Saltatrampas se desternilló de risa al escuchar este último comentario.

—¡Los clavos! ¡Oh, qué divertido! Ojalá te hubiese conocido hace años. No habría renunciado a mis viajes de contar con un compañero de camino con tu sentido del humor.

Phineas se sentó otra vez en la silla con toda clase de precauciones, aunque torció el gesto en una mueca de dolor. Con los pies en los estribos, las rodillas le llegaban a la altura de los codos, pero si los quitaba, los pies le arrastraban por el suelo. «Al menos, si tengo las piernas en alto, me es más fácil frotarme las pantorrillas», se dijo para sí.

—¿Falta mucho? —preguntó quejoso.

—No demasiado. Una hora de camino, más o menos. Llegaremos al anochecer.

—Estupendo. Dirige la marcha y guárdate las risas —gruñó con los dientes apretados.

—El camino se acortará con un relato —propuso Saltatrampas—. Te contaré mi expedición a Hylo y te animarás. Fue por el año 317... ¿o en el 307? Ocurrió en el año en que hubo una plaga de mosquitos en el Bosque Oscuro; había tantos que no podías respirar sin que te entraran por la nariz por lo menos un par de docenas. Nos cubrimos la cabeza con sacos de gasa para cruzar la linde del bosque. Por supuesto, el único sitio donde se podía conseguir una gasa lo bastante buena era en el pueblo elfo y éstos vivían en la floresta. Como ninguno de nosotros sabíamos hablar su lengua, contratamos a un intérprete antes de ponernos en camino. Aquel tipo que contratamos era...

—Perdona, Saltatrampas, pero ¿qué tiene que ver todo esto con Hylo? —inquirió el humano, a quien la historia, en realidad, le importaba poco.

—Pretendo establecer en qué año ocurrieron los hechos. Una cronología puntual y exacta es muy importante en una historia como la que relataré. Y si no te interesa saber en qué año sucedió, olvidaré el asunto. Después de todo, la sé de memoria y si la cuento, es por ti.

Phineas suspiró resignado. No había modo de soslayar el tema. Estaba ligado a Saltatrampas hasta que encontraran a Damaris y la llevaran de regreso a Kendermore. ¿Acaso escuchar las trolas del kender, todas con el mismo argumento e idéntica moraleja, era un precio demasiado alto a cambio de las riquezas que obtendría como recompensa?

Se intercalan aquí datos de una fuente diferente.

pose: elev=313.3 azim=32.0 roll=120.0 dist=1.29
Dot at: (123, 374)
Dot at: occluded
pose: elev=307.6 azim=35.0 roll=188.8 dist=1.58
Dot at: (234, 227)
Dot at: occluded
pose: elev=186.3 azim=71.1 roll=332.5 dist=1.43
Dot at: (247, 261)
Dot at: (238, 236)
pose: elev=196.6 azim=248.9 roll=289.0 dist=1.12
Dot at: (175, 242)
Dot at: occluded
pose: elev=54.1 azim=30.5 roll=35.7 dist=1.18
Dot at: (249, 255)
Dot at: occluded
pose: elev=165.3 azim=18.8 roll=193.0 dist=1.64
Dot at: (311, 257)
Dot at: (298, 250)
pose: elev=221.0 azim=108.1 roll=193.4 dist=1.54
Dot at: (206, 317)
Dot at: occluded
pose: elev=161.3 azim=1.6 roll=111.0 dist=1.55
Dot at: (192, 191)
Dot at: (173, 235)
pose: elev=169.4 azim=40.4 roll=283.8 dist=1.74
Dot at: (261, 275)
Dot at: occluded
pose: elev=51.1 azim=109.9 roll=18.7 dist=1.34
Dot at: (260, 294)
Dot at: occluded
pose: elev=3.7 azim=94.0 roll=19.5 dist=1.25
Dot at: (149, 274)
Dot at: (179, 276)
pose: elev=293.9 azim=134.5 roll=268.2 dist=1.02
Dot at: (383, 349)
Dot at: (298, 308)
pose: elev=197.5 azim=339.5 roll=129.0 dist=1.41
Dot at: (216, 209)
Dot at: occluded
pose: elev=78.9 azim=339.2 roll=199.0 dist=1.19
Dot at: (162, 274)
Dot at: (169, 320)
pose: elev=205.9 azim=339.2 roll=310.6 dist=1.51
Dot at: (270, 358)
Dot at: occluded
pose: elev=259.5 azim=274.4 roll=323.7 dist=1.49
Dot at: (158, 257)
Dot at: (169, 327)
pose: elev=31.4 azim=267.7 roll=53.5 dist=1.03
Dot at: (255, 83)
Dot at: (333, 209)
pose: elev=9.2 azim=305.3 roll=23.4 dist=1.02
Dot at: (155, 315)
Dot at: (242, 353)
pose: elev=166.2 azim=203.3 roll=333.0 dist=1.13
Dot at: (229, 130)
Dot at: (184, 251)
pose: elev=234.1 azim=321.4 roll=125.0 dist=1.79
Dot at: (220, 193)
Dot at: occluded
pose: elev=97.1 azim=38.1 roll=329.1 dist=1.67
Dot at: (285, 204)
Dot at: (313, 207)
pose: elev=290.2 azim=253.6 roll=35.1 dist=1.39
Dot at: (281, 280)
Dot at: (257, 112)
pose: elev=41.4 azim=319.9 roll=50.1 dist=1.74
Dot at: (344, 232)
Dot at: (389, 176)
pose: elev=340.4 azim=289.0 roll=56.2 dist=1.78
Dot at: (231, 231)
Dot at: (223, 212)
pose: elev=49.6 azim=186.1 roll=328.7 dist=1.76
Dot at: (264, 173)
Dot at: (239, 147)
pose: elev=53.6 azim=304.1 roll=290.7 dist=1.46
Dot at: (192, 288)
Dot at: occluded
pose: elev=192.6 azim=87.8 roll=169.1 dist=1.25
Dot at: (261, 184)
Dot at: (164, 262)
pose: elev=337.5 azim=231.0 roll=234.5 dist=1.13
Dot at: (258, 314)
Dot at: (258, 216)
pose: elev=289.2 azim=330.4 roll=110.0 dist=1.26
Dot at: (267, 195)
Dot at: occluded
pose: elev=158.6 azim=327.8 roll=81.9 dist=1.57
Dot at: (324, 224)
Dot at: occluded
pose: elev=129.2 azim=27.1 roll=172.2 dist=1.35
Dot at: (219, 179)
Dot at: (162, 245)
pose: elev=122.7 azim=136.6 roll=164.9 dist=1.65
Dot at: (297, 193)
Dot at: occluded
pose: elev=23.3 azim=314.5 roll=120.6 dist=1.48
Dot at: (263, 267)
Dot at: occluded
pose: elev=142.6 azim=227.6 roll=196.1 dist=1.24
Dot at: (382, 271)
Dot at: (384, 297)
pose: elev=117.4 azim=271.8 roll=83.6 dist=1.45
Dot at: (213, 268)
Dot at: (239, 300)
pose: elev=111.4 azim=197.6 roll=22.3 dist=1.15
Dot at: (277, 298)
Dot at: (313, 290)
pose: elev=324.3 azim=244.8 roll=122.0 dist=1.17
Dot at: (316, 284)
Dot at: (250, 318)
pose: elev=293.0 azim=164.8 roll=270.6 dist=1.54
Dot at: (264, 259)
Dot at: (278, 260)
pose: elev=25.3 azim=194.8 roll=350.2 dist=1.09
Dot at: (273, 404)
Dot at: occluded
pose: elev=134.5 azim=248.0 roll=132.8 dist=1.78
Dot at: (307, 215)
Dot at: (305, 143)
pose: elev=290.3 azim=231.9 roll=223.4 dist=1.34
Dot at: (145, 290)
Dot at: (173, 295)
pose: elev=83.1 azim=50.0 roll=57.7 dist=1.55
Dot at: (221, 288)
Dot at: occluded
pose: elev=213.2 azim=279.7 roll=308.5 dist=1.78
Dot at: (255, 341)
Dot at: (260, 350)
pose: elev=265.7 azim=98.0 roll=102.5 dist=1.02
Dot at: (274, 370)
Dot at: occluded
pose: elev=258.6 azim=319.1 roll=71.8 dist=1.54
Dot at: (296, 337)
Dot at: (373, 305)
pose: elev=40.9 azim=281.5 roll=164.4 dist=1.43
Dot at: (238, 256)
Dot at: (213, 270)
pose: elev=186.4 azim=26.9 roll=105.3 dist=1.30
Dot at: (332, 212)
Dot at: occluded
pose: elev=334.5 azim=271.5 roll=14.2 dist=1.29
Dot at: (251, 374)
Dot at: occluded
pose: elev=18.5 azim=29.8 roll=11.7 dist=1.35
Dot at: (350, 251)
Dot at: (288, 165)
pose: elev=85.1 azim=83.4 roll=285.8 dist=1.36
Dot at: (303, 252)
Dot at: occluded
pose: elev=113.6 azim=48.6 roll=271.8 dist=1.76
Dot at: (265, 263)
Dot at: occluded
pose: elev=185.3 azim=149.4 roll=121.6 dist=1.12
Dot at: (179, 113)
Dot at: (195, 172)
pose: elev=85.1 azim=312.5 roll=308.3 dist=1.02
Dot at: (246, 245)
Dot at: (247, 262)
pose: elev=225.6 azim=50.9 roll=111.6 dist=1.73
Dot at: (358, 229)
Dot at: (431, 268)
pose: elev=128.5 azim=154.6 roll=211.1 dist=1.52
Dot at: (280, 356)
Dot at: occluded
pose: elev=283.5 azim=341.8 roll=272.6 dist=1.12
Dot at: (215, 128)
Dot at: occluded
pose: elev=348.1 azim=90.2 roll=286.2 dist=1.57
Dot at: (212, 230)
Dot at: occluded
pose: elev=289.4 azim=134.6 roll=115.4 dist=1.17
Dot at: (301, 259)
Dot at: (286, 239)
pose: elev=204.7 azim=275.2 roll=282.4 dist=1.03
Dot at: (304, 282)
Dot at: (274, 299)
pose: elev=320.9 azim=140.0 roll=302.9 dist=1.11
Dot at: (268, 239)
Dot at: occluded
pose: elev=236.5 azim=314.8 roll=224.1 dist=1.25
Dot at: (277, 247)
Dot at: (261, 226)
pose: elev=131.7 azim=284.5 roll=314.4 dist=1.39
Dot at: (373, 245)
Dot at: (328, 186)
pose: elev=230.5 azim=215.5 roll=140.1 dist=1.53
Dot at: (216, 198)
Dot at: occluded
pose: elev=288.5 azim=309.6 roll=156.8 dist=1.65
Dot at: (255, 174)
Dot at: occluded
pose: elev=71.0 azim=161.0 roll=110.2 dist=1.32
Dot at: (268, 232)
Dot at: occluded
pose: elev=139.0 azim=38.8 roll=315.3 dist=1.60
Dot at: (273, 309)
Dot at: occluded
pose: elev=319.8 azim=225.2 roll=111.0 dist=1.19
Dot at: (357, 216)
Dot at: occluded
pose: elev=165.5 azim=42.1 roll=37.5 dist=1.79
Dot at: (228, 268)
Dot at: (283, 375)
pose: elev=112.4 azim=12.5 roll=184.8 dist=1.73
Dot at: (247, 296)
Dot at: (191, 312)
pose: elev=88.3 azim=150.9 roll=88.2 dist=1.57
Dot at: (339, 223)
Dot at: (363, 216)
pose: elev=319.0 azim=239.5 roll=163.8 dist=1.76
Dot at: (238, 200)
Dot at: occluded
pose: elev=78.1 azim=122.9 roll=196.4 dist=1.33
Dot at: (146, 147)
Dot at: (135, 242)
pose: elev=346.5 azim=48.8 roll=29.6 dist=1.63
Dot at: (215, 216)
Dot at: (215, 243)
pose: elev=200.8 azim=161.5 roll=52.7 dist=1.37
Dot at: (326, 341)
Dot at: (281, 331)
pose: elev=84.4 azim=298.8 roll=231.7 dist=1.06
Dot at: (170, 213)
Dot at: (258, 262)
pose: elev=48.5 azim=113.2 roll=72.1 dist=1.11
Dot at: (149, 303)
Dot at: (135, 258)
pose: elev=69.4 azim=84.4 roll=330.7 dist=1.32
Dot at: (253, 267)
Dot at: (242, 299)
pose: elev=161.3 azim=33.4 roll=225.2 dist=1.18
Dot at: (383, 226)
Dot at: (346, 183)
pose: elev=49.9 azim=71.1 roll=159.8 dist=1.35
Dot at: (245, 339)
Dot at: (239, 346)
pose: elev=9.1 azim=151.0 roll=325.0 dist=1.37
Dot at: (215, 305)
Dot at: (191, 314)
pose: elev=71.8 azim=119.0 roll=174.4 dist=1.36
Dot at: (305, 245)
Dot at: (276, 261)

Seguro que no.

—Por favor, prosigue —pidió al kender mientras esbozaba una sonrisa desganada y advertía que las palabras se resistían a salir de su boca.

Mientras Saltatrampas retomaba el hilo de su historia, la mente del humano volaba hacia las Ruinas y lo que encontrarían en ellas. Enseguida, la voz del kender quedó relegada, junto con otras molestias y dolores que lo afligían, en un rincón apartado de su cerebro.

El sol se había escondido tras las copas de los árboles cuando los dos viajeros alcanzaron por fin las inmediaciones de las Ruinas. Los árboles proyectaban sombras alargadas sobre las columnas derrumbadas y las paredes que aún se mantenían en pie. Los bloques de piedra blanquecina se extendían en la distancia hasta perderse de vista en la mortecina luz del crepúsculo.

—No esperaba que fuera tan... extenso —murmuró Phineas.

El humano había imaginado un lugar de tamaño acorde con las cosas kenders: pequeño, caótico, y destrozado con esmero. En cambio, las Ruinas era un asentamiento de una amplitud y una simetría sorprendentes.

Saltatrampas desmontó del poni justo en la linde del área.

—Acamparemos aquí esta noche. Mañana buscaremos a Damaris.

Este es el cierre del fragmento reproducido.